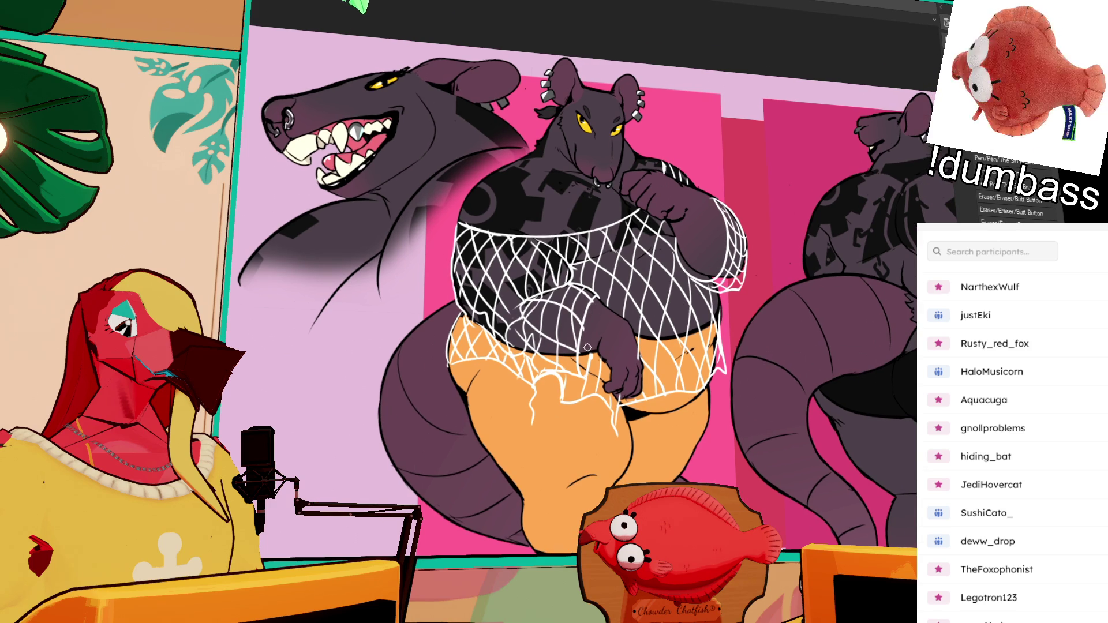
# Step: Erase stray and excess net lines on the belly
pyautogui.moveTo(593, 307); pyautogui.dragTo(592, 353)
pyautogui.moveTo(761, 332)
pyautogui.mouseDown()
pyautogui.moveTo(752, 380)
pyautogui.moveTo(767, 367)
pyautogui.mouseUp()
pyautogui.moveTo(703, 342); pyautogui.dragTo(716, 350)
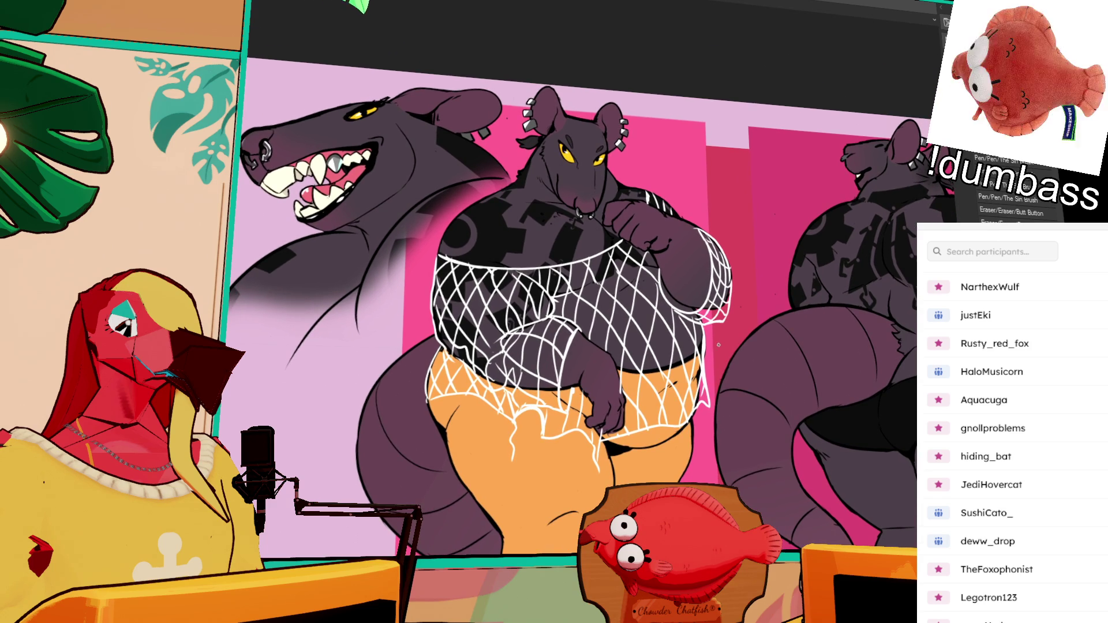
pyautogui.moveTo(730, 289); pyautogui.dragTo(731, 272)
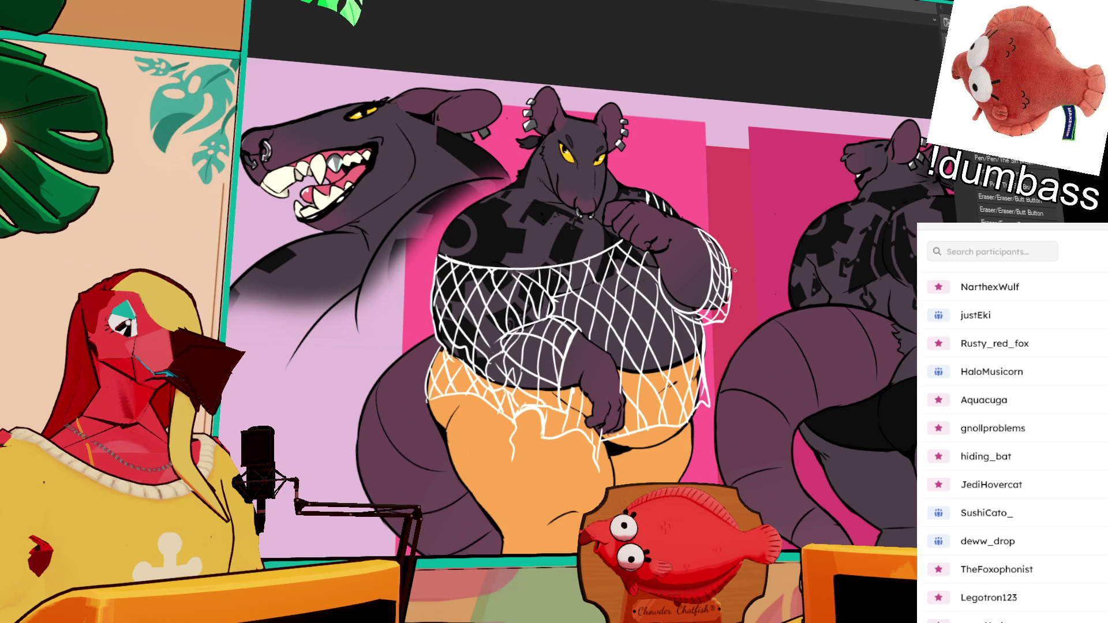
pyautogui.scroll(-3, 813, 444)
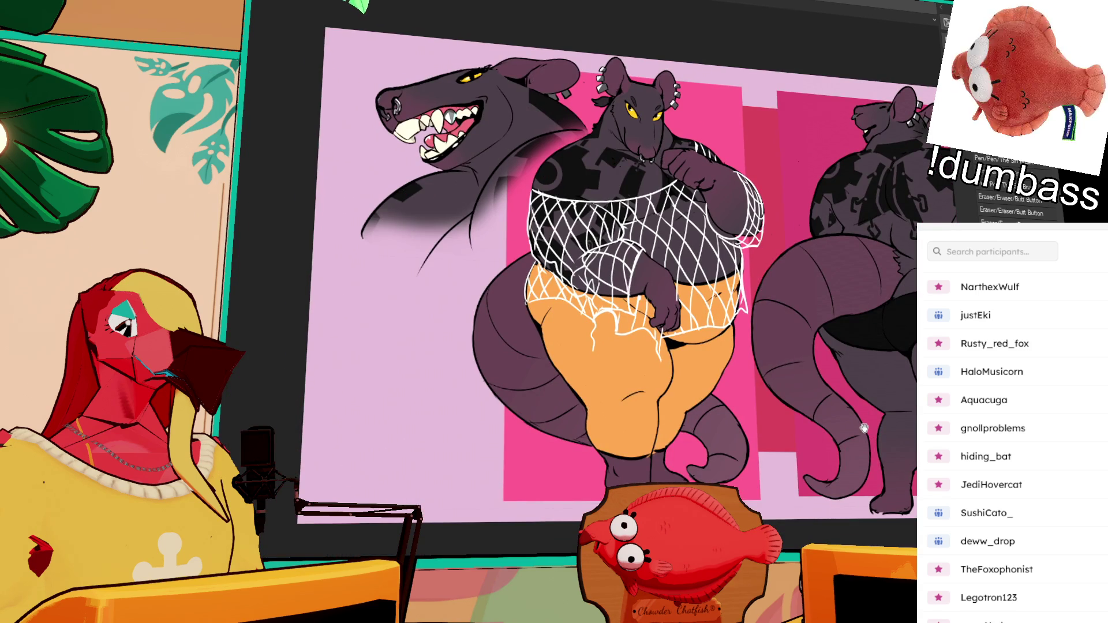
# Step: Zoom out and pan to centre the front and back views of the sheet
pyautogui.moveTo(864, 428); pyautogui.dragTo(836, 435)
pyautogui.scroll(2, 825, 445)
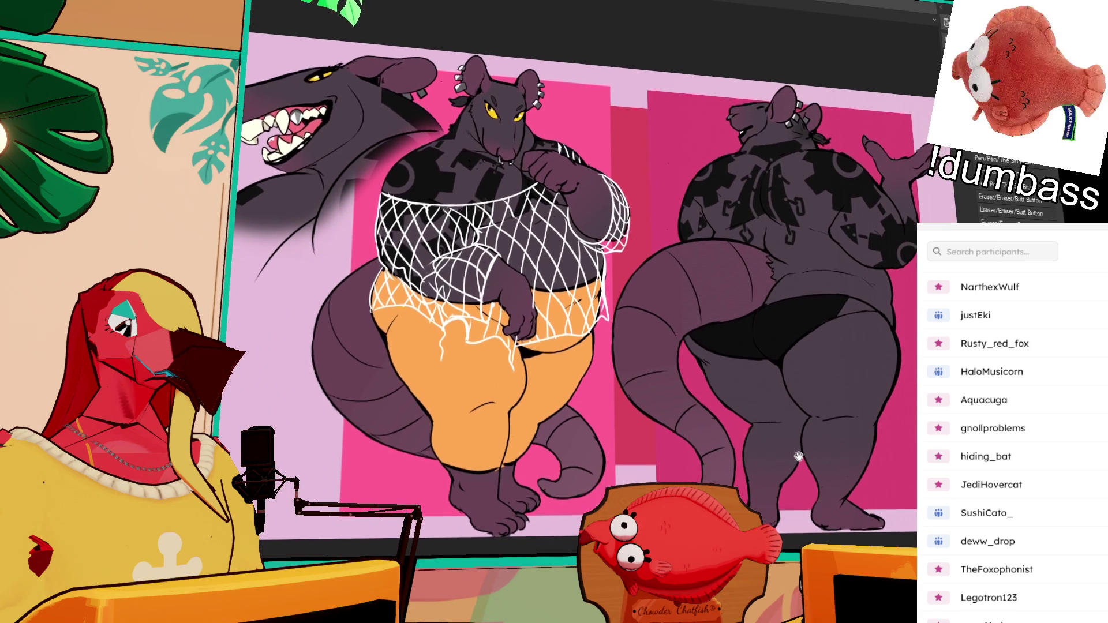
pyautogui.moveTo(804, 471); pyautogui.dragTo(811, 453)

· · · ·

Problem to solve: Please return, exactly and with pictures omitted, the lines from the line holding "pyautogui.scroll(2, 825, 445)" through the end of the data above, inclusive.

Response to this exercise:
pyautogui.scroll(2, 825, 445)
pyautogui.moveTo(804, 471); pyautogui.dragTo(811, 453)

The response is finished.